Em seguida, mude o tempo de pixel para segundos. Para analisar o comprimento mitocondrial e a área dentro dos axônios no ImageJ instale o plugin ponto de ponto dot ponto e abra a imagem de interesse do axônio. Converta a imagem de 32 bits em oito bits e use a ferramenta de linha segmentada para rastrear o axônio.
Selecione o plugin JAR de sublinhar o straighten e defina a largura da linha de linha larga de filamentos para 50 pixels. Rastreie o axônio novamente para gerar um axônio endireitado e ajuste o limiar da imagem. Selecione analisar as medidas do perímetro e os descritores de forma para definir a medição e use a função de linha para medir a barra de escala na imagem original, conforme demonstrado.
Em análise e para definir a escala, entre a distância em pixels de distância conhecida e a unidade de comprimento para definir a escala. Em seguida, selecione global para definir a configuração de escala para todas as imagens. Por fim, selecione analisar e analisar partículas para determinar a área e selecione os resultados de exibição para visualizar a medição resultante.

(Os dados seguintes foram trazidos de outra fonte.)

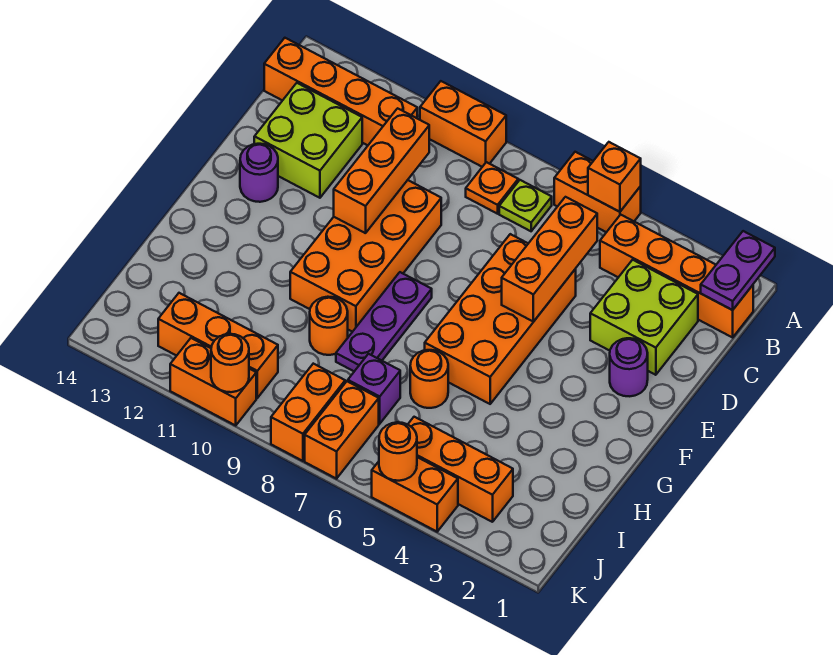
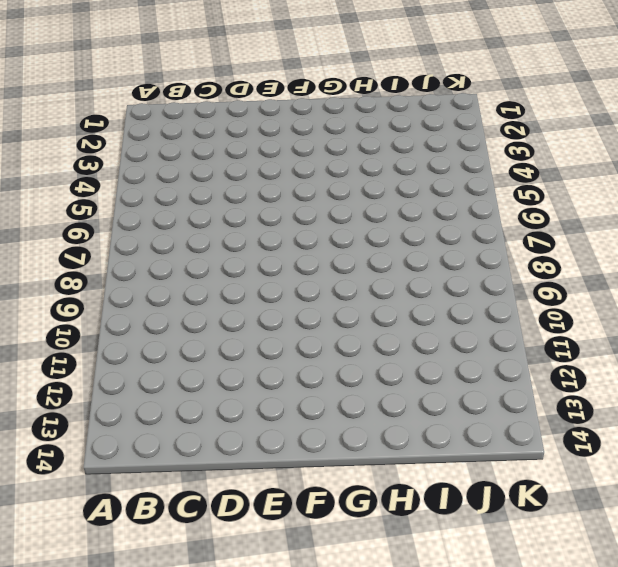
none -> orange brick A5:A6 level 1
none -> orange brick A9:A10 level 1
none -> orange brick B1:B4 level 1

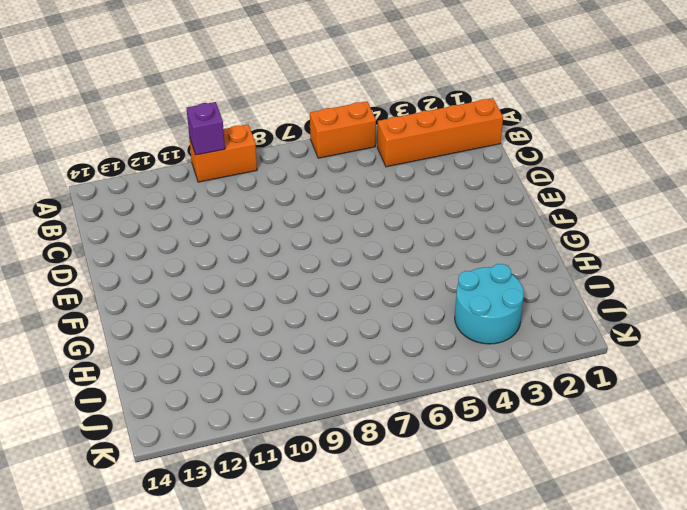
purple brick A10 level 2 -> purple brick I7 level 1
cyan round brick I3:J4 level 1 -> orange brick J3:J5 level 1
none -> lime plate B7 level 1
none -> orange plate B8 level 1
none -> orange brick B11:B14 level 1

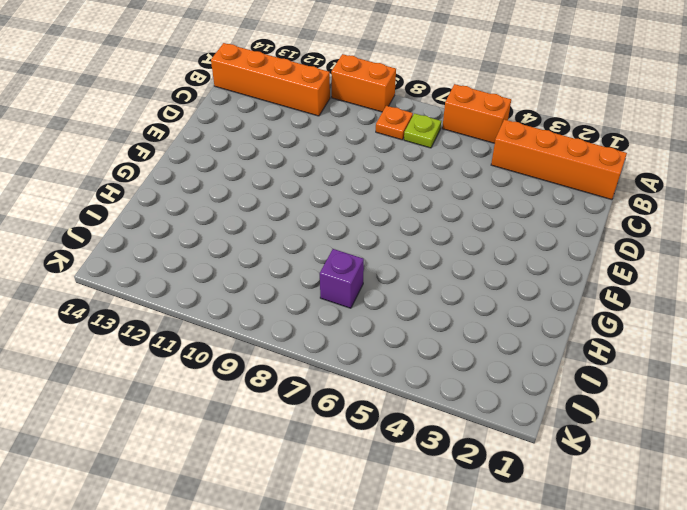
none -> lime brick C2:D3 level 1
none -> lime brick C12:D13 level 1
none -> orange brick D5:G6 level 1

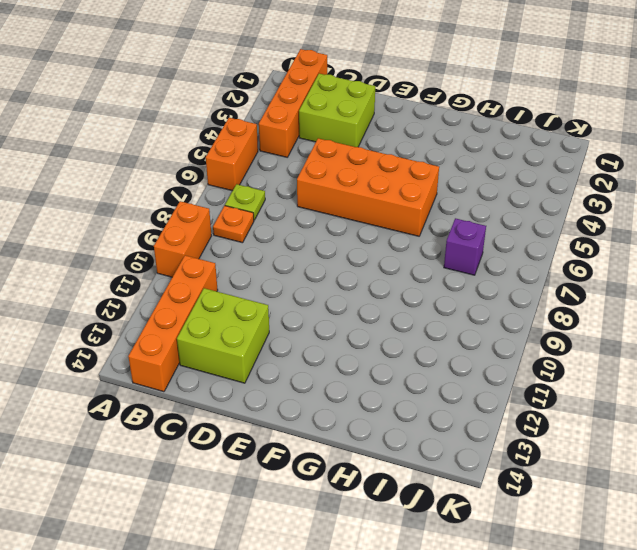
none -> orange brick D9:G10 level 1
none -> purple round brick E2 level 1
none -> purple round brick E13 level 1

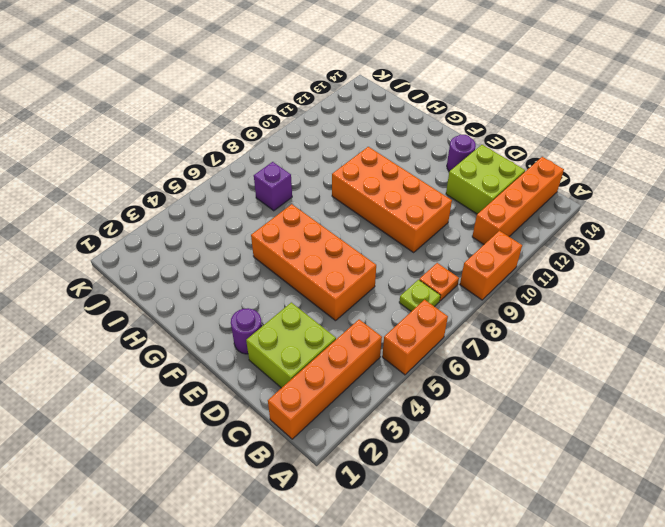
none -> purple plate F8:H8 level 1
none -> orange round brick H6 level 1
none -> orange round brick H9 level 1

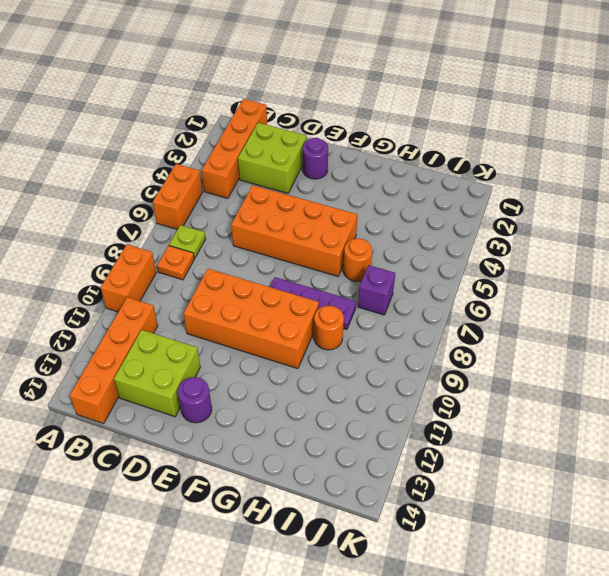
none -> orange brick J3:J5 level 1
none -> orange brick J7:K7 level 1
none -> orange brick J8:K8 level 1

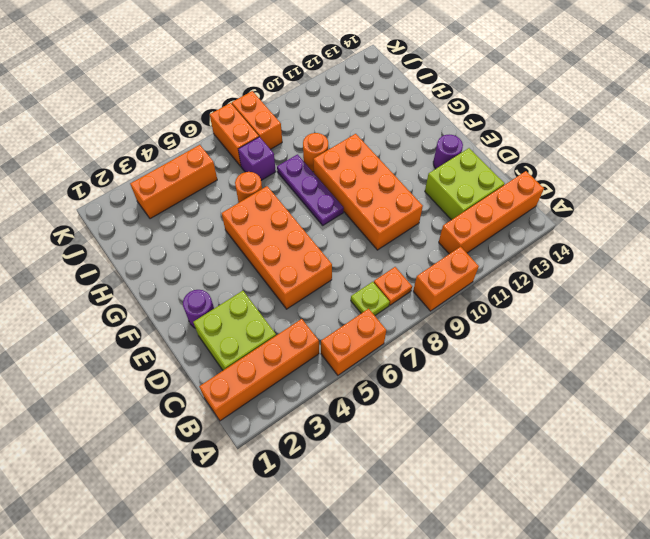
none -> orange brick J10:J12 level 1
none -> orange brick K4:K5 level 1
none -> orange brick K10:K11 level 1

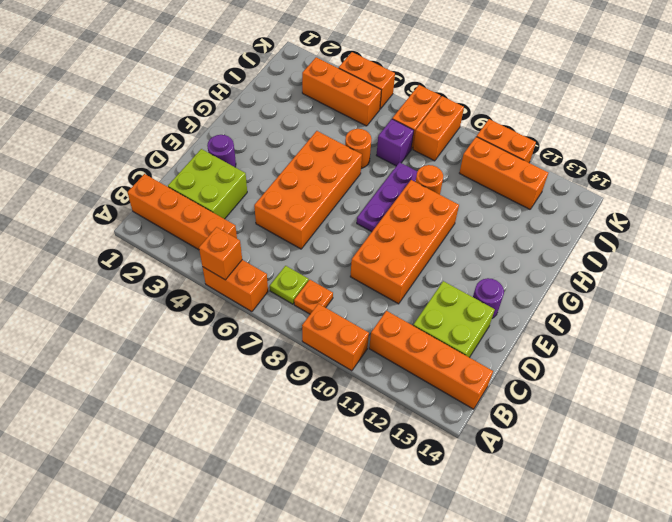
none -> purple plate A1:B1 level 2
none -> orange brick C5:E5 level 2
none -> orange brick C10:E10 level 2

Após a diferenciação em neurônios glutamatericos telenceráféricos, as células podem ser caracterizadas por sua expressão de marcador de t-B-R e beta três tubulin. A coloração com corante fluorescente vermelho e imagens de lapso de tempo permite a avaliação do transporte axonal de mitocôndrias. Um único mitocôndria pode permanecer estático ou mover-se em uma direção anterograda ou retrógrada dentro de um axônio.
A velocidade do movimento mitocondrial ao longo do axônio pode ser quantificada como ilustrado. Por exemplo, usando software de análise comercialmente disponível, a porcentagem de mitocôndrias motile é significativamente reduzida em neurônios S-P-G-3-A em comparação com neurônios do tipo selvagem. Para analisar o comprimento da área mitocondrial e os axônios de proporção podem ser endireitados no software de análise de imagem e selecionados ajustando o limiar.
A largura de comprimento do perímetro da área mitocondrial e a proporção de aspecto podem então ser obtidas a partir do axônio endireitado. Por exemplo, tanto o comprimento mitocondrial quanto a proporção são significativamente reduzidos em axônios neurônios S-P-G 15 em comparação com o controle de axônios do tipo selvagem. É importante aquecer o meio e a incubadora de microscópio para lavar as células suavemente e permitir que as células se estabilizem por vinte minutos antes da imagem.
Após a imagem de células vivas, as culturas podem ser fixadas e submetidas a imunostendantes para examinar a expressão de outras proteínas de interesse. É desafiador examinar a dinâmica mitocondrial em nervos humanos vivos. Esta técnica fornece a ferramenta única para o estudo da dinâmica mitocondrial e degeneração nervosa em doenças neurológicas.